The LGA-1151 form factor here is specifically the "v2" or 300-series revision. While it physically shares the exact same pin count as the older Skylake and Kaby Lake sockets, Intel radically changed the power delivery pinout. Dropping this processor into an older Z170 motherboard would do nothing but spin the fans.

The Legacy, Lore & Myths

The Core i3-9100 is a fascinating artifact purely because of the market dynamics that forced it into existence. For nearly a decade, the "Core i3" moniker meant a strict dual core processor with hyperthreading. It was the standard office PC chip.

Then AMD released the Ryzen architecture. Suddenly, dual cores were obsolete.

Intel panicked in the best possible way for consumers. By the 8th and 9th generations, they shifted their entire stack. The i3 became a true quad core. Sitting on a shelf, this humble i3-9100 effectively matches the performance of an older 7th generation Core i5 flagship. This was a massive architectural trickle down. The 9100 became the undisputed king of budget gaming rigs in 2019. It paired beautifully with cheap graphics cards and provided exceptional single core performance for esports titles.
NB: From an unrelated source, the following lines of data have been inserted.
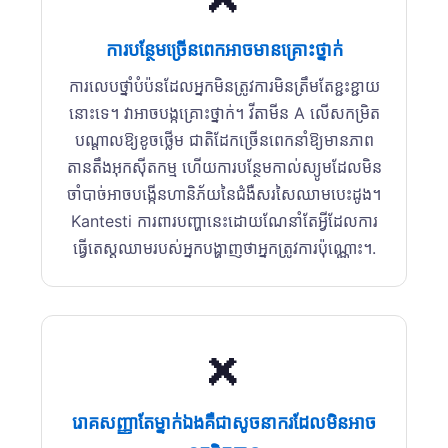
❌
ការបន្ថែមច្រើនពេកអាចមានគ្រោះថ្នាក់
ការលេបថ្នាំបំប៉នដែលអ្នកមិនត្រូវការមិនត្រឹមតែខ្ជះខ្ជាយ
នោះទេ។ វាអាចបង្កគ្រោះថ្នាក់។ វីតាមីន A លើសកម្រិត
បណ្តាលឱ្យខូចថ្លើម ជាតិដែកច្រើនពេកនាំឱ្យមានភាព
តានតឹងអុកស៊ីតកម្ម ហើយការបន្ថែមកាល់ស្យូមដែលមិន
ចាំបាច់អាចបង្កើនហានិភ័យនៃជំងឺសរសៃឈាមបេះដូង។
Kantesti ការពារបញ្ហានេះដោយណែនាំតែអ្វីដែលការ
ធ្វើតេស្តឈាមរបស់អ្នកបង្ហាញថាអ្នកត្រូវការប៉ុណ្ណោះ។.
❌
រោគសញ្ញាតែម្នាក់ឯងគឺជាសូចនាករដែលមិនអាច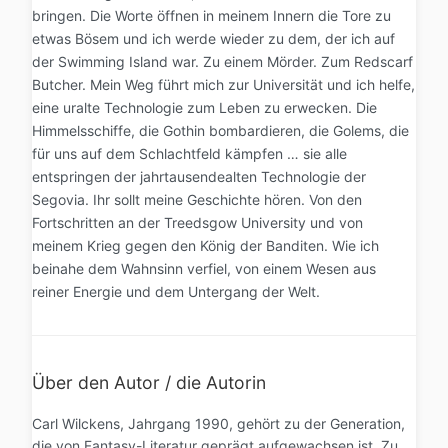
bringen. Die Worte öffnen in meinem Innern die Tore zu
etwas Bösem und ich werde wieder zu dem, der ich auf
der Swimming Island war. Zu einem Mörder. Zum Redscarf
Butcher. Mein Weg führt mich zur Universität und ich helfe,
eine uralte Technologie zum Leben zu erwecken. Die
Himmelsschiffe, die Gothin bombardieren, die Golems, die
für uns auf dem Schlachtfeld kämpfen … sie alle
entspringen der jahrtausendealten Technologie der
Segovia. Ihr sollt meine Geschichte hören. Von den
Fortschritten an der Treedsgow University und von
meinem Krieg gegen den König der Banditen. Wie ich
beinahe dem Wahnsinn verfiel, von einem Wesen aus
reiner Energie und dem Untergang der Welt.
Über den Autor / die Autorin
Carl Wilckens, Jahrgang 1990, gehört zu der Generation,
die von Fantasy-Literatur geprägt aufgewachsen ist. Zu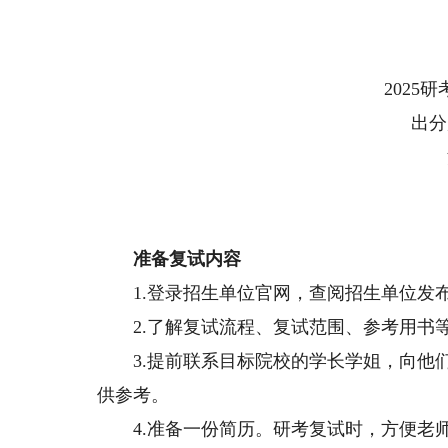
浙
贵
2025研
出分后
流
准备复试内容
1.登录招生单位官网，查阅招生单位发
2.了解复试流程、复试范围、参考用书等
3.提前联系目标院校的学长学姐，向他们
供参考。
4.准备一份简历。研考复试时，方便老师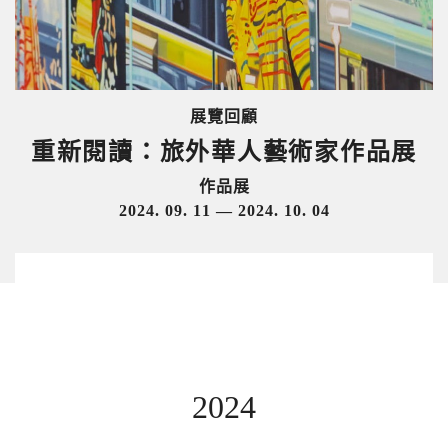
展覽回顧
重新閱讀：旅外華人藝術家作品展
作品展
2024. 09. 11 — 2024. 10. 04
2024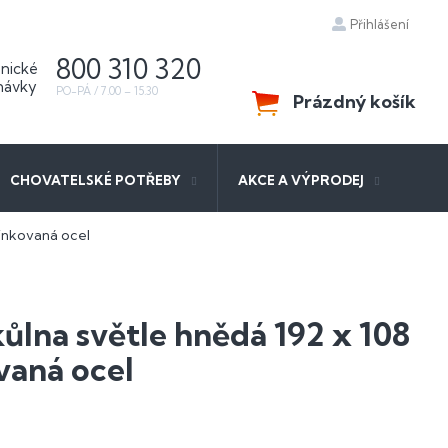
Přihlášení
800 310 320
Prázdný košík
NÁKUPNÍ
KOŠÍK
CHOVATELSKÉ POTŘEBY
AKCE A VÝPRODEJ
zinkovaná ocel
ůlna světle hnědá 192 x 108
vaná ocel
There is a running joke in the hardware community about Intel's "14nm++++++" era. This chip lived right in the middle of it. Intel could not get their 10nm process to yield properly, so they just kept refining 14nm over and over. The 9100 is the brute force result of a company refining a mature node to its absolute physical limit.

Provenance and Deep-Dive Research

There is no mystery regarding the identity of this silicon. The laser etching is a direct map to Intel's production logs. The S-Spec SRCZV perfectly identifies this as the B0 stepping of the i3-9100, which includes the Intel UHD Graphics 630 silicon active on the die.

The batch code X949G565 tells the rest of the story. The "X" prefix designates that this specific wafer was processed and packaged at Intel's facility in Vietnam. The "949" indicates it was manufactured in 2019 during the 49th week of the year. This piece was rolling off the assembly line right as the world was about to shut down in early 2020.

It is a remarkably common chip, but having it documented with macro photography preserves a snapshot of what standard consumer compute power looked like at the very end of the 2010s.